### Your task:
Within the listing below, please show every line carrying the string "corner".

= = = =

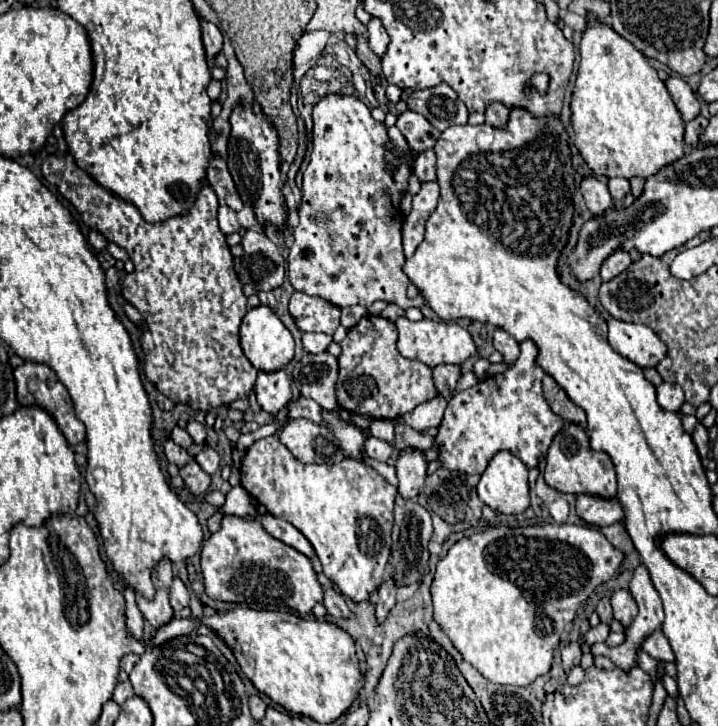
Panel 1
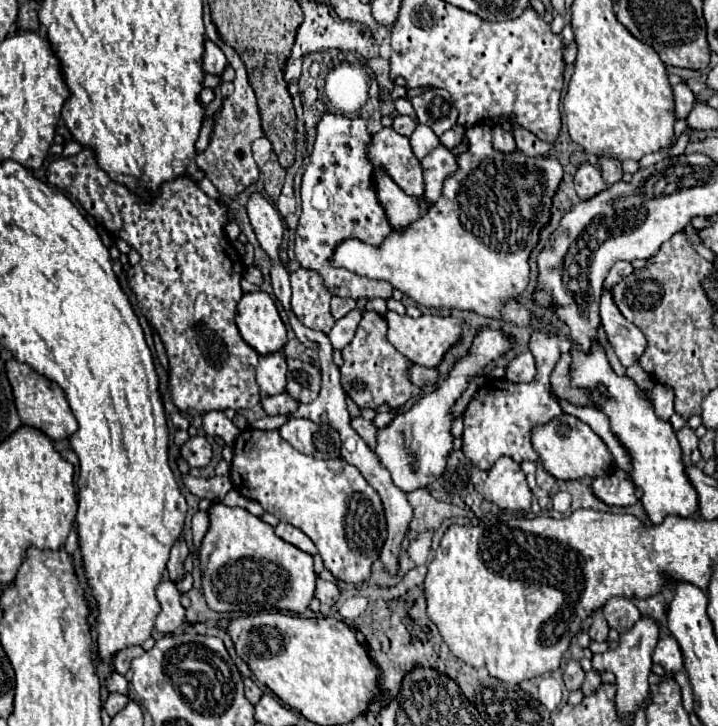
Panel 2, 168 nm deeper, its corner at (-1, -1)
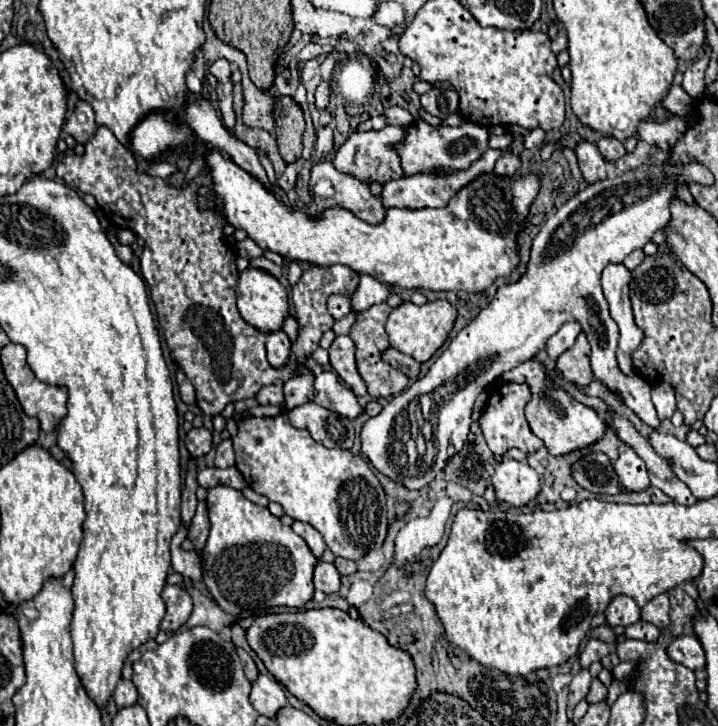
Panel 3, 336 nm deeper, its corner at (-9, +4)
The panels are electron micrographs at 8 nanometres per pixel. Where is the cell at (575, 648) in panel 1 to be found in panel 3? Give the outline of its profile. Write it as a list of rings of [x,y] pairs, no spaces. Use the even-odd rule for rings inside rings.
[[[579,670],[577,674],[573,674],[573,680],[571,680],[571,686],[569,686],[569,696],[567,696],[567,706],[575,708],[581,700],[585,700],[589,686],[591,686],[589,670]]]

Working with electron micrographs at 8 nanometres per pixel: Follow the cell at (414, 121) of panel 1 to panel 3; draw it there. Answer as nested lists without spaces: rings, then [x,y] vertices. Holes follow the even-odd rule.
[[[397,106],[387,108],[385,118],[387,118],[387,124],[395,124],[395,126],[409,126],[409,122],[413,122],[413,116],[407,110]]]

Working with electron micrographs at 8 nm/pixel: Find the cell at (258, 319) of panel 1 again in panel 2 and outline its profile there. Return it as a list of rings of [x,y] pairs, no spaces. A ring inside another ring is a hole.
[[[245,293],[237,305],[237,327],[241,337],[259,355],[271,355],[287,345],[287,329],[273,299],[263,293]]]

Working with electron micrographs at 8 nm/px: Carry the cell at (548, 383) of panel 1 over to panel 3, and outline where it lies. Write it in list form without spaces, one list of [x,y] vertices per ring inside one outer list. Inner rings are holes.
[[[581,332],[577,336],[575,344],[557,358],[557,368],[561,370],[561,374],[567,380],[571,380],[571,382],[575,382],[579,386],[587,386],[593,380],[589,354],[591,354],[591,346],[589,346],[589,342],[585,338],[585,332]]]

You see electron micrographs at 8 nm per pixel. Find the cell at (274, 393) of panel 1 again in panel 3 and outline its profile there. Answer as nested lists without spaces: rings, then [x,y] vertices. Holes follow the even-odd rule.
[[[283,330],[267,334],[267,358],[271,366],[275,368],[283,366],[289,358],[289,350],[291,350],[291,340]]]

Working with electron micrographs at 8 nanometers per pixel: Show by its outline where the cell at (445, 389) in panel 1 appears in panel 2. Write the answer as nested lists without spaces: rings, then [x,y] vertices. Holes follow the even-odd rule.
[[[413,365],[409,369],[409,377],[411,377],[411,383],[415,383],[419,387],[435,387],[439,383],[439,371],[427,369],[421,365]]]

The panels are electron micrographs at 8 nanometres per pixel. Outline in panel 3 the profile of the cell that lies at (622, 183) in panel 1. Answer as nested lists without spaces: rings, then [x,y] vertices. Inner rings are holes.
[[[603,136],[597,142],[597,148],[599,148],[599,152],[603,154],[605,160],[617,160],[617,158],[621,158],[625,154],[623,142],[619,142],[617,138],[611,138],[611,136]]]

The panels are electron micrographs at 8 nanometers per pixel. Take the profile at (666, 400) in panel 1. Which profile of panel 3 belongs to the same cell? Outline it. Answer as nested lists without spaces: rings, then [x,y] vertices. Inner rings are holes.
[[[667,382],[653,386],[653,404],[655,404],[657,416],[661,420],[671,418],[671,414],[675,412],[675,390],[673,390],[673,386]]]

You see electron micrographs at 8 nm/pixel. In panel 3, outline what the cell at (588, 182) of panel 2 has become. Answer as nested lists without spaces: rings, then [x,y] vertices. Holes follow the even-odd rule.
[[[581,140],[577,146],[575,146],[575,154],[577,154],[577,160],[579,160],[579,168],[583,172],[583,178],[587,184],[593,184],[593,182],[599,182],[605,178],[605,158],[599,154],[597,146],[587,142],[587,140]]]

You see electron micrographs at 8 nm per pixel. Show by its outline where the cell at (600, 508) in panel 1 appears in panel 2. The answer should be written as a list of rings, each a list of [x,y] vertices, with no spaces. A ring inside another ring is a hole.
[[[621,469],[613,471],[613,475],[607,475],[605,479],[595,479],[593,493],[597,499],[613,507],[629,507],[637,503],[635,487],[629,483],[627,473]]]

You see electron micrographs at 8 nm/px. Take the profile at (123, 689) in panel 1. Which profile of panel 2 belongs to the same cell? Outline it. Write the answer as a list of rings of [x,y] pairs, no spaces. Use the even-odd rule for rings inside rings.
[[[113,673],[111,675],[111,681],[109,681],[109,691],[115,691],[115,693],[121,693],[121,695],[127,695],[127,679],[119,673]]]

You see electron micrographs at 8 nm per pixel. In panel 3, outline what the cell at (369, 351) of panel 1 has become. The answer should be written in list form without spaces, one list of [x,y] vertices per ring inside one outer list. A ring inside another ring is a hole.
[[[385,302],[375,304],[375,306],[359,312],[355,324],[349,330],[349,338],[357,346],[357,370],[359,370],[361,378],[365,380],[367,390],[369,390],[369,394],[373,398],[389,398],[389,396],[395,396],[401,390],[405,390],[407,384],[409,384],[409,378],[405,374],[401,374],[399,370],[391,368],[387,362],[381,360],[381,352],[387,350],[387,346],[389,346],[389,338],[387,338],[387,332],[385,332],[385,322],[387,322],[389,312],[391,312],[391,306],[387,306]]]

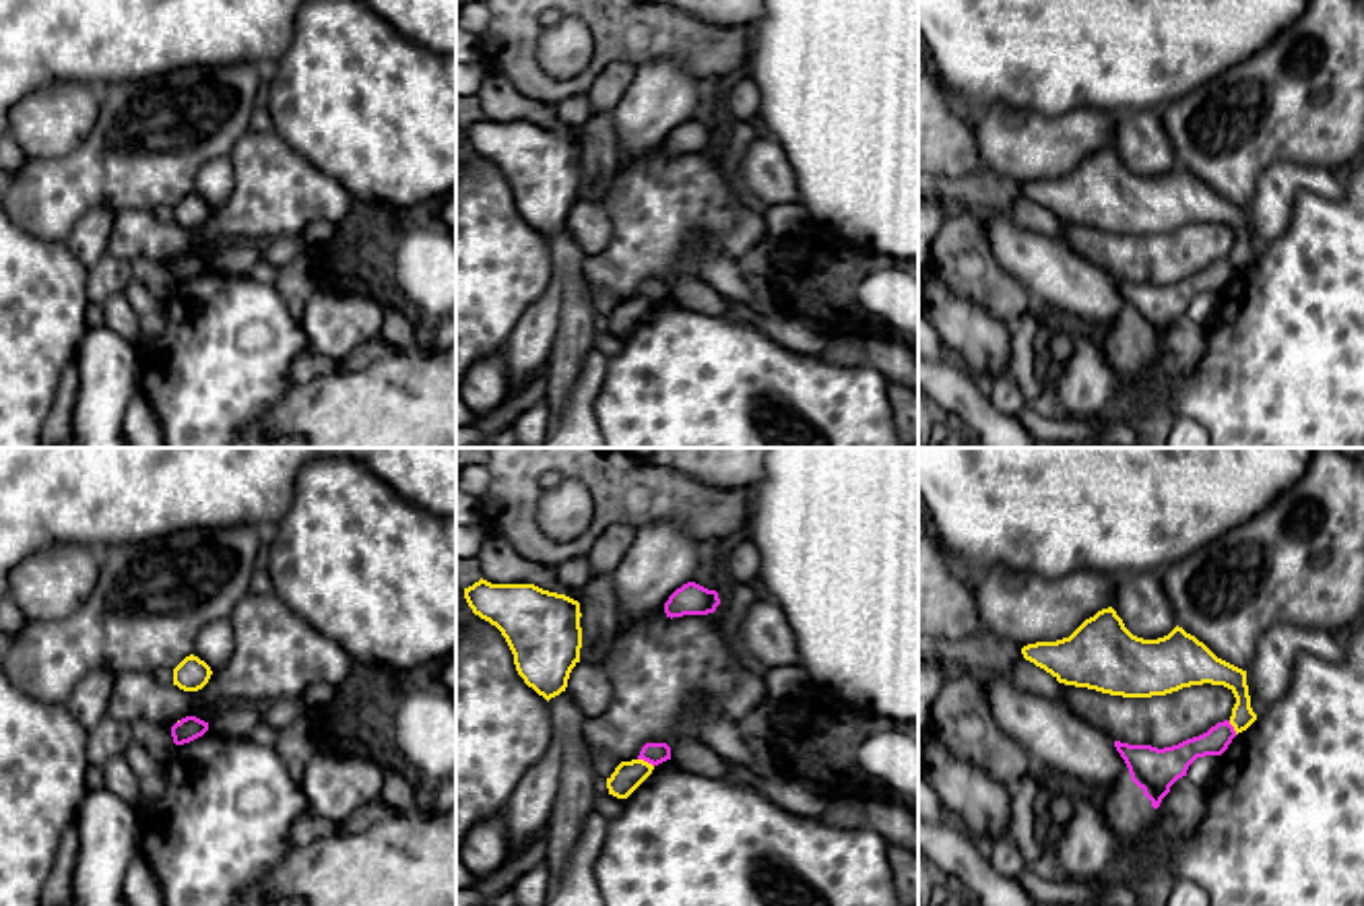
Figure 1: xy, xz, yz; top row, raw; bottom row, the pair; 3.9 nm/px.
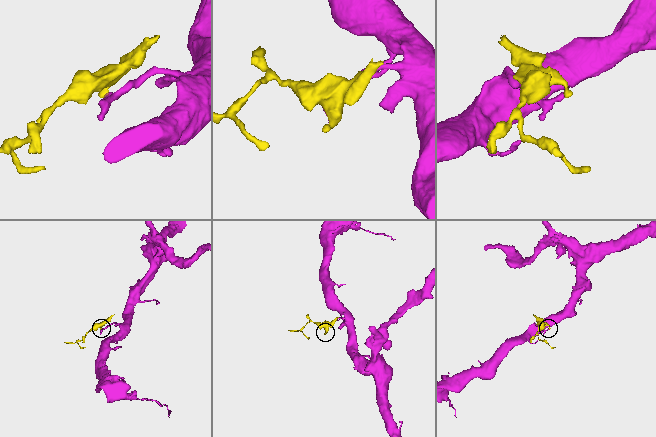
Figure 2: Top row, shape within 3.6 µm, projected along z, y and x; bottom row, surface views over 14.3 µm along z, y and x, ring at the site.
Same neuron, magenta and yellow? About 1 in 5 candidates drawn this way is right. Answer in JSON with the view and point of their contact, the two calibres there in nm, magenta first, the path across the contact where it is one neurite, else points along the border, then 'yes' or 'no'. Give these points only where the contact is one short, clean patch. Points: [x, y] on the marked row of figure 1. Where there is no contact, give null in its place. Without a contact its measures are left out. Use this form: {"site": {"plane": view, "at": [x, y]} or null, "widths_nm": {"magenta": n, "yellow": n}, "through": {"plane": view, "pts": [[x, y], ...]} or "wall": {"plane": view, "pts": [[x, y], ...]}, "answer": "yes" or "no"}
{"site": {"plane": "xz", "at": [646, 760]}, "widths_nm": {"magenta": 90, "yellow": 110}, "wall": {"plane": "xz", "pts": [[638, 758], [653, 766]]}, "answer": "no"}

= = = =

### Task solution:
Panel 2, 168 nm deeper, its corner at (-1, -1)
Panel 3, 336 nm deeper, its corner at (-9, +4)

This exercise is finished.